Membership Book Review: "Overreach" by Susan Shirk

 

WINNER OF THE 2023 LIONEL GELBER PRIZE
for the best English-language book on international affairs

“Overreach is a masterful analysis of the leading contemporary challenge in geopolitics by a long-time close observer of China.” – Lionel Gelber Prize jury

“Shirk draws on her rare combination of scholarly expertise and deep experience in U.S. foreign policy to offer a magisterial account of the excess of ambition in Beijing.” – Yuen Yuen Ang, Foreign Affairs

“An authoritative account of how China is seeking to become the world’s dominant power.” – Kirkus Reviews

From one of the world’s most respected experts on Chinese politics, OVERREACH is a devastatingly lucid portrait of how China went from fragile superpower to global heavyweight.

For three decades after Mao's death in 1976, China's leaders adopted a restrained approach to foreign policy. To facilitate the country's inexorable economic ascendance, and to prevent a backlash, they reassured the outside world of China's peaceful intentions.

Then, as Susan Shirk shows in this illuminating, sobering, and utterly persuasive new book, something changed. China went from fragile superpower to global heavyweight, muscling its way around the South China Sea, punishing countries that disagree with China, intimidating Taiwan, tightening its grip on Hong Kong, and openly challenging the United States for preeminence not just economically and technologically but militarily. China began to overreach. 

Combining her decades of research and experience, Shirk, author of the hugely influential China: Fragile Superpower, argues that we are now fully embroiled in a new cold war. Prying open the "black box" of China's political system, Shirk shows the shift toward confrontation began in the mid-2000s under the mild-mannered Hu Jintao. As China's economy boomed, especially after the Global Financial Crisis of 2008, Hu and the other leaders lost restraint, abetting aggression toward the outside world and unchecked domestic social control. When Xi Jinping took power in 2012, he capitalized on widespread official corruption and open splits in the leadership to make the case for more concentrated power at the top.

In the decade following, and to the present day, Xi has accumulated greater power than any leader since Mao. Those who implement Xi's directives compete to outdo one another in fervor, provoking an even greater global backlash and stoking jingoism within China on a scale not seen since the Cultural Revolution. Shirk's extensive interviews and meticulous analysis reveal the dynamics driving overreach. To counter it, she argues, the worst mistake the rest of the world, and the United States in particular, can make is to overreact.

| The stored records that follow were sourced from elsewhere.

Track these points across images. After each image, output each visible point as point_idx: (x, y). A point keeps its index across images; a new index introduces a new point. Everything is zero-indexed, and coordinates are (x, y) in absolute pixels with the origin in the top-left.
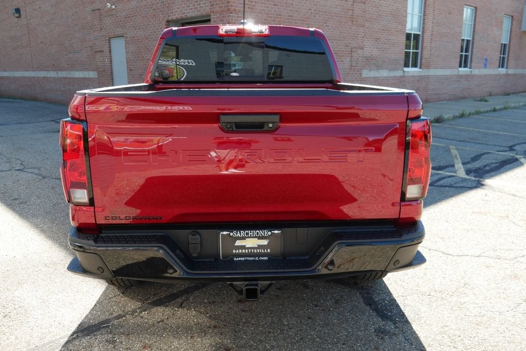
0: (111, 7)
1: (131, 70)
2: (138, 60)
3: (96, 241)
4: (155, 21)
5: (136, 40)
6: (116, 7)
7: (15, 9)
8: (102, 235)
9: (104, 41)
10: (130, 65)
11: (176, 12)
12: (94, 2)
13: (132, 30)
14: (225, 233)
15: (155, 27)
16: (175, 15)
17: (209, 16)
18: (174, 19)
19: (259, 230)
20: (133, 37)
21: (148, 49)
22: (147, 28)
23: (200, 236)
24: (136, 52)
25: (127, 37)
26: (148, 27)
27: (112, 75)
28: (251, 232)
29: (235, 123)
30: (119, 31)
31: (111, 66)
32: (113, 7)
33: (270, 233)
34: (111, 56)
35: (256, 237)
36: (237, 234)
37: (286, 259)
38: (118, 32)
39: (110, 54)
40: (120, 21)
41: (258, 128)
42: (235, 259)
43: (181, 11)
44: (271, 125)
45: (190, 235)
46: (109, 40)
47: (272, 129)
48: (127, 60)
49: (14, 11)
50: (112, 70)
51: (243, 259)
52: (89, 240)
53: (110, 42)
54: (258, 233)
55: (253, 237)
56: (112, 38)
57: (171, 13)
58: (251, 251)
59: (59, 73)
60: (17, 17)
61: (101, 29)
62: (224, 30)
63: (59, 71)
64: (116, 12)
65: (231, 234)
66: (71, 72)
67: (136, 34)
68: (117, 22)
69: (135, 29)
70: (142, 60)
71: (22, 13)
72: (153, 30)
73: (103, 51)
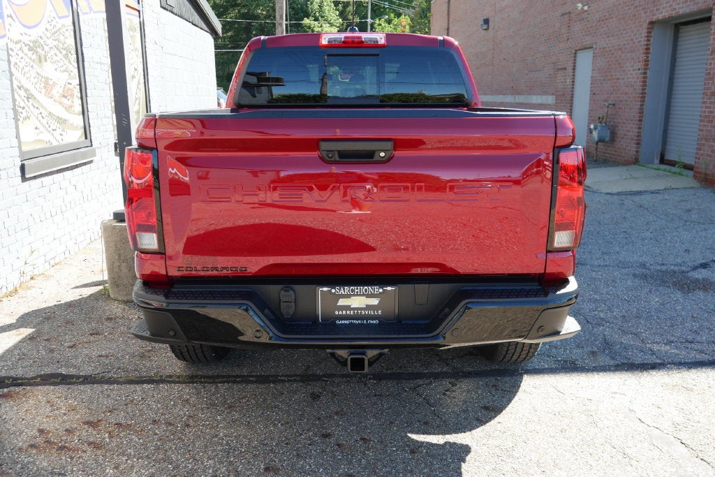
0: (582, 9)
1: (594, 94)
2: (605, 80)
3: (167, 296)
4: (634, 23)
5: (607, 52)
6: (589, 7)
7: (484, 20)
8: (173, 290)
9: (569, 55)
10: (594, 87)
11: (663, 8)
12: (565, 4)
13: (603, 38)
14: (325, 289)
15: (633, 32)
16: (661, 13)
17: (710, 10)
18: (660, 18)
19: (368, 285)
20: (604, 48)
21: (619, 64)
22: (622, 34)
23: (295, 293)
24: (603, 69)
25: (596, 48)
26: (624, 32)
27: (572, 100)
28: (357, 289)
29: (339, 152)
30: (588, 41)
31: (573, 88)
32: (586, 8)
33: (381, 290)
34: (574, 75)
35: (363, 295)
36: (340, 290)
37: (401, 322)
38: (586, 41)
39: (574, 72)
40: (591, 27)
41: (367, 157)
42: (337, 322)
43: (671, 6)
44: (382, 154)
45: (282, 292)
46: (575, 53)
47: (384, 159)
48: (592, 80)
49: (482, 23)
50: (572, 94)
51: (347, 322)
52: (158, 295)
53: (575, 57)
54: (366, 290)
55: (360, 295)
56: (578, 50)
57: (657, 10)
58: (358, 312)
59: (517, 97)
60: (485, 30)
61: (568, 39)
62: (327, 40)
63: (517, 94)
64: (589, 14)
65: (333, 291)
66: (530, 97)
67: (607, 44)
68: (588, 28)
69: (608, 37)
70: (610, 80)
71: (490, 24)
72: (630, 36)
73: (565, 69)
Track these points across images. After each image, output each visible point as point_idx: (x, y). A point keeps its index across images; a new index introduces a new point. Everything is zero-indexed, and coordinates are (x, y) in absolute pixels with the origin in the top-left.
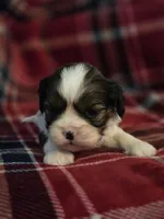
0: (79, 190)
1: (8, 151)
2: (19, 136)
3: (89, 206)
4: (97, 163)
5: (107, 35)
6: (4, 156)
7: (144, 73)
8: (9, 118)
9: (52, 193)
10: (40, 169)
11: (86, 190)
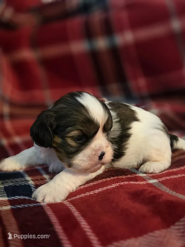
0: (84, 224)
3: (94, 240)
4: (96, 191)
5: (102, 43)
6: (6, 189)
7: (142, 82)
9: (58, 229)
11: (89, 223)
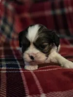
1: (9, 63)
2: (15, 56)
3: (41, 90)
8: (12, 48)
9: (25, 83)
10: (22, 71)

Understanding the domestic roots of China's actions will enable us to avoid the mistakes that could lead to war. 

About the Author

Susan Shirk is research professor and the founding chair of the 21st Century China Center, a unique academic research center and university-based policy think tank at the School of Global Policy and Strategy, UC San Diego. She is one of the most influential experts working on U.S.-China relations and Chinese politics in the U.S. She first visited China in 1971 and has been researching and engaging with China ever since. She is the author of many books, including most notably The Political Logic of Economic Reform in ChinaChina: Fragile Superpower, and Overreach: How China Derailed its Peaceful Rise published by Oxford University Press in October 2022. Overreach won the Lionel Gelber Prize for the best book in English on international affairs from the Munk School, University of Toronto, in 2023, and is shortlisted for the 2023 Council on Foreign Relations Arthur Ross Book Award for books making an outstanding contribution to the understanding of foreign policy or international relations.

From 1997-2000, Dr. Shirk served as Deputy Assistant Secretary of State in the Bureau of East Asia and Pacific Affairs, with responsibility for China, Taiwan, Hong Kong and Mongolia. She is the founder of the Northeast Asia Cooperation Dialogue (NEACD), a Track 1.5 forum for discussions of security issues among defense and foreign ministry officials and academics from the United States, Japan, China, Russia, and North and South Korea. She was a member of the Defense Policy Board.

Shirk co-chairs a task force of China experts whose most recent report is “Avoiding War Over Taiwan.” She is also co-chair of the UC San Diego Forum on U.S.-China Relations, an ongoing high-level forum focused entirely on the U.S.-China relationship. She received the 2021 Joseph J. Kruzel Memorial Award of the American Political Science Association for her distinguished career in national security affairs as an academic and public servant.

Shirk is a graduate of Mount Holyoke College, received her M.A. in Asian Studies from UC Berkeley, and received her Ph.D in Political Science from M.I.T.